Our community is facing relentless persecution. We have friends and family who were beaten and shot on the streets in Hong Kong. We know children who were dragged away and arrested on groundless claims. Protesters are tortured, raped in custody and denied due process. We watch as the criminal “justice” system crumbles. A young woman who was gang-raped while in custody is currently facing arrest for “making a false statement”. Thousands of protestors have been arrested, and not a single police officer has been charged with misconduct.

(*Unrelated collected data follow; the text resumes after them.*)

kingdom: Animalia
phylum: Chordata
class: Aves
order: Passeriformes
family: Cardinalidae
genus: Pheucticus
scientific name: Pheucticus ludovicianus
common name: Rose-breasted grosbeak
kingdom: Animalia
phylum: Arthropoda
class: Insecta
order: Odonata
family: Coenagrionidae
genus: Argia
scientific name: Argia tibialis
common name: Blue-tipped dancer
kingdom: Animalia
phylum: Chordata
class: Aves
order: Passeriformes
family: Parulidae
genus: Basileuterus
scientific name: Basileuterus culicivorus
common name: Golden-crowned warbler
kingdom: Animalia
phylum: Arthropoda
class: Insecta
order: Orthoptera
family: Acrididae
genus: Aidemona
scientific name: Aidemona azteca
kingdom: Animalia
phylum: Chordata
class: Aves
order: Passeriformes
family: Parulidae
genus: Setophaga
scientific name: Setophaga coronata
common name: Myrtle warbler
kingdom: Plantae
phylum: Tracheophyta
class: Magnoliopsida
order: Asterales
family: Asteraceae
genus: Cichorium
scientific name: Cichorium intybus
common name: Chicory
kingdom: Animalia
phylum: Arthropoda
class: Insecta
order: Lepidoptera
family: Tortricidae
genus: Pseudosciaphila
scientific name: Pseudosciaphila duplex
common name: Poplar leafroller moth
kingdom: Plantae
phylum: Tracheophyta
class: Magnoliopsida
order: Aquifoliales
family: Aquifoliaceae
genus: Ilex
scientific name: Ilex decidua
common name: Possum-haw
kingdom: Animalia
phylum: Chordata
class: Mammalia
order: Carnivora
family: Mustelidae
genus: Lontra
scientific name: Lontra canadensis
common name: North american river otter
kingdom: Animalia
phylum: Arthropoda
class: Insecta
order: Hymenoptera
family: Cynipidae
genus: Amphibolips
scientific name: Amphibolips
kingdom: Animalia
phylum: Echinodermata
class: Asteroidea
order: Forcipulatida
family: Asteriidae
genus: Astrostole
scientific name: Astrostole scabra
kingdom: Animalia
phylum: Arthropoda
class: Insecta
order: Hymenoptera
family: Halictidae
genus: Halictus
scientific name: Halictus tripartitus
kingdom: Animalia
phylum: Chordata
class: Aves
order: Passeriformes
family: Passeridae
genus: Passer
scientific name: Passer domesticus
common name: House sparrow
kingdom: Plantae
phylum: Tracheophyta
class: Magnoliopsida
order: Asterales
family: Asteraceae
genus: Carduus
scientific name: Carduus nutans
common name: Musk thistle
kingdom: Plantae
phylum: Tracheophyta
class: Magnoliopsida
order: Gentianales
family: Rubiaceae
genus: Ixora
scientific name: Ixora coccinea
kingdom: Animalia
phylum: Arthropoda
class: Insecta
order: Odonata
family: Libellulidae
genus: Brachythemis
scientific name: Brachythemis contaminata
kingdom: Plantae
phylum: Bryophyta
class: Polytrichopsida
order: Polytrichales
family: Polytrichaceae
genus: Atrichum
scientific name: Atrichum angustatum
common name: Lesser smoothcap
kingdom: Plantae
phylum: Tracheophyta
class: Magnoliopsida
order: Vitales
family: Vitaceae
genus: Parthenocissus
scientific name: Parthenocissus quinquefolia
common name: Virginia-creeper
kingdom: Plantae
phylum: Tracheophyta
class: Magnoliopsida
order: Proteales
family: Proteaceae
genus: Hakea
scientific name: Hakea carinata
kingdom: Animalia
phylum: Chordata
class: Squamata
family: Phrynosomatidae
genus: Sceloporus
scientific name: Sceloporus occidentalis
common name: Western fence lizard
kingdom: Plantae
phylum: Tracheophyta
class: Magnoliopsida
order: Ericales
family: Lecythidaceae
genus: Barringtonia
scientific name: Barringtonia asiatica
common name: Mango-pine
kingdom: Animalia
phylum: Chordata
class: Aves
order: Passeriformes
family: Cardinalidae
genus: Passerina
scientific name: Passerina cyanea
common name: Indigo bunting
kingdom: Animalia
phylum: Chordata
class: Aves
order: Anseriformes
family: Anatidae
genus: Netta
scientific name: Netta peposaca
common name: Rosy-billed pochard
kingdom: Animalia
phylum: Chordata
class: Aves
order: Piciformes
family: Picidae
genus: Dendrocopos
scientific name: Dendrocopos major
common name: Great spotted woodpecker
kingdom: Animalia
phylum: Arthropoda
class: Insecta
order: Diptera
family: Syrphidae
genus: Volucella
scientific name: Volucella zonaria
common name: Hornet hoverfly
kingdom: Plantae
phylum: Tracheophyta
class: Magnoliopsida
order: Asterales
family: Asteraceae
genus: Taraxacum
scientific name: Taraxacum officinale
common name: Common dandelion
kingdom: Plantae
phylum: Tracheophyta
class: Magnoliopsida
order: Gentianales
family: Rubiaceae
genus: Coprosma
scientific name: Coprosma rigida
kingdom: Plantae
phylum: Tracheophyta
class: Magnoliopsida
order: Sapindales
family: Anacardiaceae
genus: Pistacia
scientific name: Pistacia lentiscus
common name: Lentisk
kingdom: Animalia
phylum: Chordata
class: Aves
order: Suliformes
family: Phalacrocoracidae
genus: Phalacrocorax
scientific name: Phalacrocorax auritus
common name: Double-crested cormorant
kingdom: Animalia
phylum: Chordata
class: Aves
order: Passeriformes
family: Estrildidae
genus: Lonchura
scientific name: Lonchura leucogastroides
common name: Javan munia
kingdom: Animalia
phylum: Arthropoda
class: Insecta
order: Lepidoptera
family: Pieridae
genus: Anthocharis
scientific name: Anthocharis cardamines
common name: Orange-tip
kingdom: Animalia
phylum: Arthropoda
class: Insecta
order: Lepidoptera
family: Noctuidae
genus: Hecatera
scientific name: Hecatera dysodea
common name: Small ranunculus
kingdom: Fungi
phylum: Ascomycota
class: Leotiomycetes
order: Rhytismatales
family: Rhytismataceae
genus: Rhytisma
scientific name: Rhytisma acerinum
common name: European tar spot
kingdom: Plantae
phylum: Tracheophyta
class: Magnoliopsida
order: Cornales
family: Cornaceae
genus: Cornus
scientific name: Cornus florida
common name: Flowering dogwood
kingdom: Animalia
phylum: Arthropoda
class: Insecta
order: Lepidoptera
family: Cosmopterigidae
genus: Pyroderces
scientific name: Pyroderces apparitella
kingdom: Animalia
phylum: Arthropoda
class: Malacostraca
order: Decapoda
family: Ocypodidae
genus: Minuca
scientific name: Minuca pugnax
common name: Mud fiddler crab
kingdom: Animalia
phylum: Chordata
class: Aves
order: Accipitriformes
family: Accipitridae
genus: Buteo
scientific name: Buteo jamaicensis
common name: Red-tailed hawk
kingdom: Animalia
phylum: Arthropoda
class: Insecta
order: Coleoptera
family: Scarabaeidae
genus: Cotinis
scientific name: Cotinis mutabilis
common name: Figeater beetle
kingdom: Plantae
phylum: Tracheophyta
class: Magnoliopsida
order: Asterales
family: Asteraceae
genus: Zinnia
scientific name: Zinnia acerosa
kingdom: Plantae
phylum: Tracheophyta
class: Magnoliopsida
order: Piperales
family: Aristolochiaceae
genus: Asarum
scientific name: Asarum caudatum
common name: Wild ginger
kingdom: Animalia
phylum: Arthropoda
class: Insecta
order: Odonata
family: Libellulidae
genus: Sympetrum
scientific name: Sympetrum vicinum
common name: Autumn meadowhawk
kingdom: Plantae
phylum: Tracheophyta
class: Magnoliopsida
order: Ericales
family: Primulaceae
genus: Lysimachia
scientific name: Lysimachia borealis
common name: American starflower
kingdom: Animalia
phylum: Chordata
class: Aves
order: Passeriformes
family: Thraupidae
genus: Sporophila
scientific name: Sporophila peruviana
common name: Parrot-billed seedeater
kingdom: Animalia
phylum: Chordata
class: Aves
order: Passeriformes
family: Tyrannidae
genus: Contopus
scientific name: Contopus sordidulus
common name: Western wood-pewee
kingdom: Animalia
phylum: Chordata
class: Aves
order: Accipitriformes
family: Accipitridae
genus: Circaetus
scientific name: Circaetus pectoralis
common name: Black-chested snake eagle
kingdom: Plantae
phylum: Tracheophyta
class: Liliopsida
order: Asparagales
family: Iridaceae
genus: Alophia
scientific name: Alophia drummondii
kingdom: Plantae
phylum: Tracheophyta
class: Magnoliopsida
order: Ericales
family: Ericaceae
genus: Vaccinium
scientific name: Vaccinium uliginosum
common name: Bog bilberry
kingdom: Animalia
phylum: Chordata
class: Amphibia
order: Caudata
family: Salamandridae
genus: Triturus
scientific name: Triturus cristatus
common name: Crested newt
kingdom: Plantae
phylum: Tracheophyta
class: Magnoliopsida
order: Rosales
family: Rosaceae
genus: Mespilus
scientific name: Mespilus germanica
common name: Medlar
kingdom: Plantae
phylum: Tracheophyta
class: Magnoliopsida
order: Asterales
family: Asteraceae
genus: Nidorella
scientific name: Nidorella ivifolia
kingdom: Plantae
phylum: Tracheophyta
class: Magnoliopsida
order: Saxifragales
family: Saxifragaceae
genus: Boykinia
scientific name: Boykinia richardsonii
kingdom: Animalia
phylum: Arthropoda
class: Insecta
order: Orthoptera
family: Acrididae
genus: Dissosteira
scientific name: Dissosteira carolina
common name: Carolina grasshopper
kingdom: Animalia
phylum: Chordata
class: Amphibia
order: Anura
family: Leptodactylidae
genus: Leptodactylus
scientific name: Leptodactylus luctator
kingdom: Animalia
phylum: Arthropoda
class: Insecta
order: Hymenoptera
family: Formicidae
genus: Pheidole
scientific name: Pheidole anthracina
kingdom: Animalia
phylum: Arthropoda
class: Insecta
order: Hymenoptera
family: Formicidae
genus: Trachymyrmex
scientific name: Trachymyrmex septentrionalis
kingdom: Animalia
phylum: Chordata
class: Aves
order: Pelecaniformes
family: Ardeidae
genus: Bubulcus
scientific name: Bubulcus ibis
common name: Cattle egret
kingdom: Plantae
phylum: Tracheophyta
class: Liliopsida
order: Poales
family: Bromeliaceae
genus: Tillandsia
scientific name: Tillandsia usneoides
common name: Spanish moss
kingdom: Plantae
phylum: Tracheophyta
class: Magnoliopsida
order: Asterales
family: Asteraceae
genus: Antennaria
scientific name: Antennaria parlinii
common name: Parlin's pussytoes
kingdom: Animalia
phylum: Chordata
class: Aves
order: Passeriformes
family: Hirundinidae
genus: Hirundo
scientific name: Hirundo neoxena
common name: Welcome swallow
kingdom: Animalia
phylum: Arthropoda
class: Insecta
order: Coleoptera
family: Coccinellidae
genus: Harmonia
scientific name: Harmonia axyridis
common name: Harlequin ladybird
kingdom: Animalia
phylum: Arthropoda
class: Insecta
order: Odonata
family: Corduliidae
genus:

While the Chinese Communist Party is trying to circumvent Hong Kong’s legal processes with a national security law, infringing on everything from politics, technology, ideology and religion, experts are worried that criticism of the Chinese Communist Party’s actions will be criminalized. This direct breach of the Sino-British Joint Declaration undermines the “one country, two systems” that was promised in the 1997 handover and will allow the same Chinese national security entities that have cracked down on the Tibetans and the Uyghurs to establish branches in Hong Kong, and to intervene in law enforcement.
This is not right-wing rhetoric; the breach of an international contract is not a partisan issue. Freedom of expression being taken away from Hongkongers is not a partisan issue. Condemning the human rights violations of an authoritarian government is not a partisan issue.
Who will stand up for us?
It is clear to us that the Liberal government is only interested in upholding the status quo. Whether on issues of Uyghur concentration camps in East Turkestan or democratic struggles in Hong Kong, our prime minister and foreign affairs minister are even dodging the word “condemn.”
One can argue that Canada can’t do much, that the situation is complex, that we need international alliances to be effective. But when we look at Australia and Japan, who are in a similar circumstance as Canada, they are beginning to lessen their nation’s dependence on the authoritarian regime. We need to start rethinking our relationships with authoritarian regimes, to be less beholden to their rules of engagement, and to find our backbones and speak up against injustice, whether it is Saudi Arabia or the Chinese Communist Party.
As voices of dissents are snuffed out in Canada, we are left with an unexpected ally. This week, the Conservative Party proposed a motion to further assess the evolving situation with Hong Kong’s pro-democracy activists by reconvening the special committee on Canada-China Relations. The move was rejected by the Liberals, NDPs and Greens, and so we ask those parties: How dare you?
This is undoubtedly a partisan decision; one that is clouded by fear of alignment with Trumpian rhetoric that is often echoed by the Conservatives, and misconstrued by the fear of being called a racist by criticizing the Chinese Communist Party. When you equate criticizing a political party with criticizing its citizens that is racist. It is incredibly naive to believe that 1.3 billion people share the same political views as the Chinese state.
Progressive politicians talk a big game about their support for social justice and human rights, but they only speak when it’s convenient for their political agendas. In this case, when we looked for leadership from the left, we found empty talk and no concrete policy changes.
While our community has found champions in the Conservatives’ movement, we need to work across party lines. It is important for politicians to realize the struggle in Hong Kong is not a partisan issue. The silence from the left has been deafening.